- [Exercise]:
Using the biography of Lawrence Lariar below, decide whether each statement is true. Answer yes or no for each, and quote the words from the biography that settle it.
(a) In 1927, Lariar and his partners moved their cartoon agency to Paris.
(b) Lariar was president of the American Society of Magazine Cartoonists from 1943 to 1950.
(c) The Thropp Family first appeared in the New York Journal American.

#### Document text ####

Lawrence Lariar (December 25, 1908 - October 12, 1981) was an American novelist, cartoonist and cartoon editor, known for his Best Cartoons of the Year series of cartoon collections. He wrote crime novels, sometimes using the pseudonyms Michael Stark, Adam Knight and Marston la France.

Born in Brooklyn, Lariar studied illustration at the New York School of Fine and Applied Art but then switched to cartooning. After graduation, he teamed with two of his friends, and they started a cartoon agency, selling their own work under a dozen different pseudonyms.

In 1927, they moved the operation to Paris, selling to British magazines and Fleetway. Two years later, they were back in New York looking for work, as Lariar recalled, "To make a living, we did everything. We had a service for printers, drew cartoons for calendars, played messenger and did some of the first work for the slicks." They scored with a series of cartoon postcards that Boy Scouts could use to write home, selling more than a million cards in a direct-mail campaign.

From 1930 to 1938, working in an office on 45th Street, Lariar did freelance gag cartoons, comic strips and spot drawings, including political cartoons for the New York Journal American and pages for some of the earliest comic books. In 1935, he married his agent, Susan Mayer, one of the first cartoon agents in the magazine gag panel field. They had two children.

In 1941, his Comicard Company in Roosevelt, New York, produced a set of postcards that soldiers could use to write home, similar to Dave Breger's line of Private Breger postcards also available during World War II. Beginning in 1942, Lariar was the cartoon editor of Liberty, where he started The Thropp Family, the first comic strip to run as a continuity in a national magazine. From 1943 to 1946, he was president of the American Society of Magazine Cartoonists. In 1953, he created Yankee Yiddish Cocktail Napkins, which featured cartoons illustrating puns on Yiddish words and expressions.

#### Provided data ####

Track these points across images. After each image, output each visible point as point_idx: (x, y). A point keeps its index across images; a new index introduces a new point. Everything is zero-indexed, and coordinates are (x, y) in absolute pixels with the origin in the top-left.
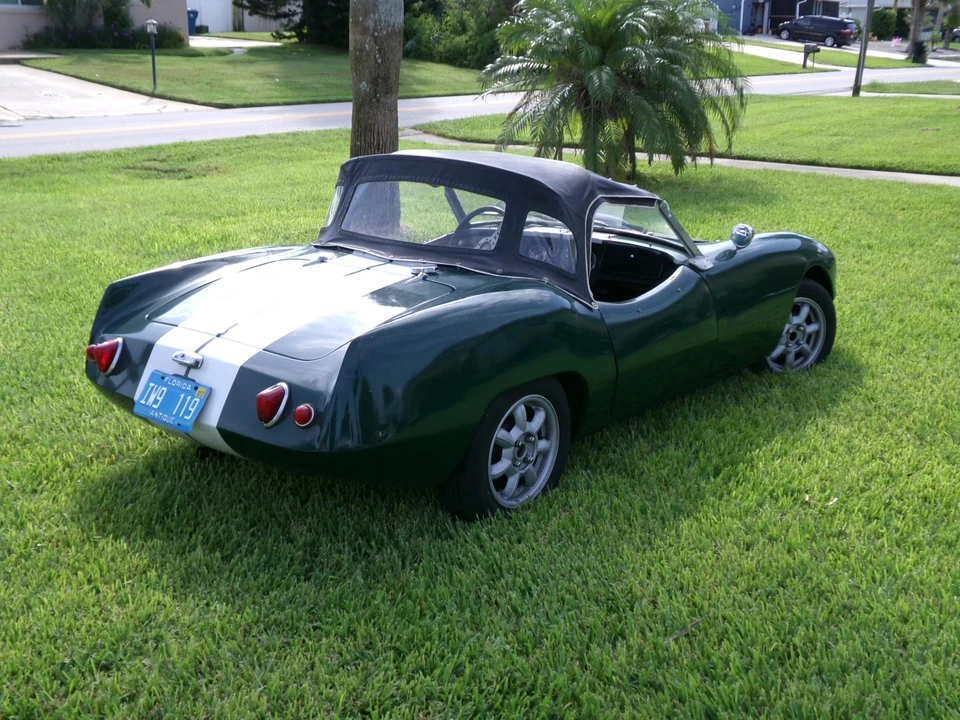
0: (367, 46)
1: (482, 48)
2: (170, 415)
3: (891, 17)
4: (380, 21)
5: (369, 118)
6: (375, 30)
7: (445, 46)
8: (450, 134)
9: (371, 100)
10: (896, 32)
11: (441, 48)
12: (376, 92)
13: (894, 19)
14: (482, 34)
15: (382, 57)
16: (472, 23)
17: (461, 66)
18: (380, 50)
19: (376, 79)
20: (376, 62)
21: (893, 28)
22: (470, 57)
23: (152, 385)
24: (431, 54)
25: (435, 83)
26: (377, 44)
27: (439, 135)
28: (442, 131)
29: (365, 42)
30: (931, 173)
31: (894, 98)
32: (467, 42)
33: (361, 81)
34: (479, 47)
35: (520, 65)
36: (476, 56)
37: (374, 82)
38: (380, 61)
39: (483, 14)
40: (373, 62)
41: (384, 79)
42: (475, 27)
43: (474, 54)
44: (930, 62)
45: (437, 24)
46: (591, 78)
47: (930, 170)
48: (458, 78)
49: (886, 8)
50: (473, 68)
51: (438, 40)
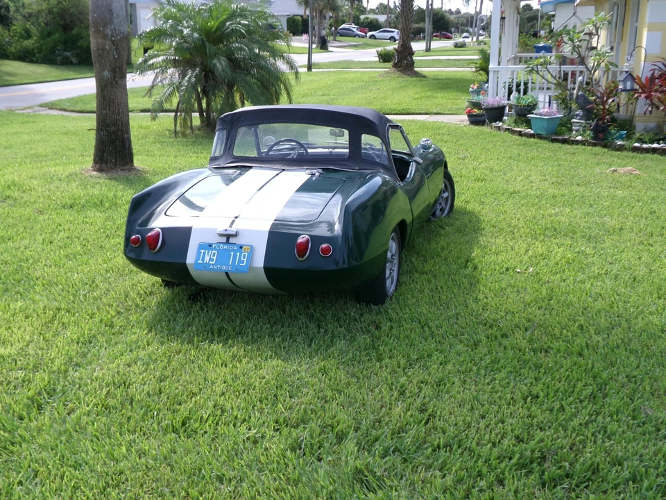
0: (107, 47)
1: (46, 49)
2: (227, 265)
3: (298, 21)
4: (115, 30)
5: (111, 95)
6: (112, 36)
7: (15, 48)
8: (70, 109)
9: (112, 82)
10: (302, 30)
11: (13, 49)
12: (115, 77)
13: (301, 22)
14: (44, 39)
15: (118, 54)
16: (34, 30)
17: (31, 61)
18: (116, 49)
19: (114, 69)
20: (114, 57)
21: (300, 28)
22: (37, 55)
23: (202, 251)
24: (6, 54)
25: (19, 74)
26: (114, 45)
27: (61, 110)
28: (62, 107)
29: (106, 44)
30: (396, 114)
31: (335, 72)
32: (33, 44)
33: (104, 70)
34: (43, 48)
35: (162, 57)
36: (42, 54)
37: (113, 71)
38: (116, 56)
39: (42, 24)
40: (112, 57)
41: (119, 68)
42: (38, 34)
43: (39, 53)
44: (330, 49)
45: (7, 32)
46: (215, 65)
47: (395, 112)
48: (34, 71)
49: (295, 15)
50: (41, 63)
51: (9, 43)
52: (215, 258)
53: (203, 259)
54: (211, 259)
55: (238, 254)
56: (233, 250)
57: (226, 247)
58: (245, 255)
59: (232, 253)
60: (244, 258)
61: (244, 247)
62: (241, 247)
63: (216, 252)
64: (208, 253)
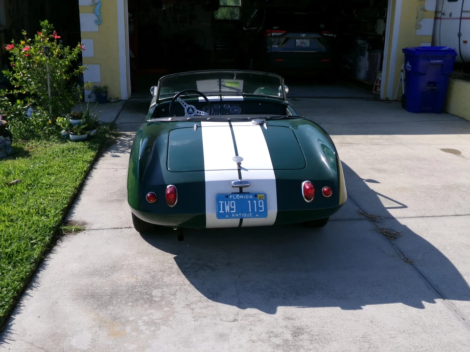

####

- [Expected answer]:
(a) Yes: "In 1927, they moved the operation to Paris, selling to British magazines and Fleetway."
(b) No: "From 1943 to 1946, he was president of the American Society of Magazine Cartoonists."
(c) No: "Beginning in 1942, Lariar was the cartoon editor of Liberty, where he started The Thropp Family, the first comic strip to run as a continuity in a national magazine."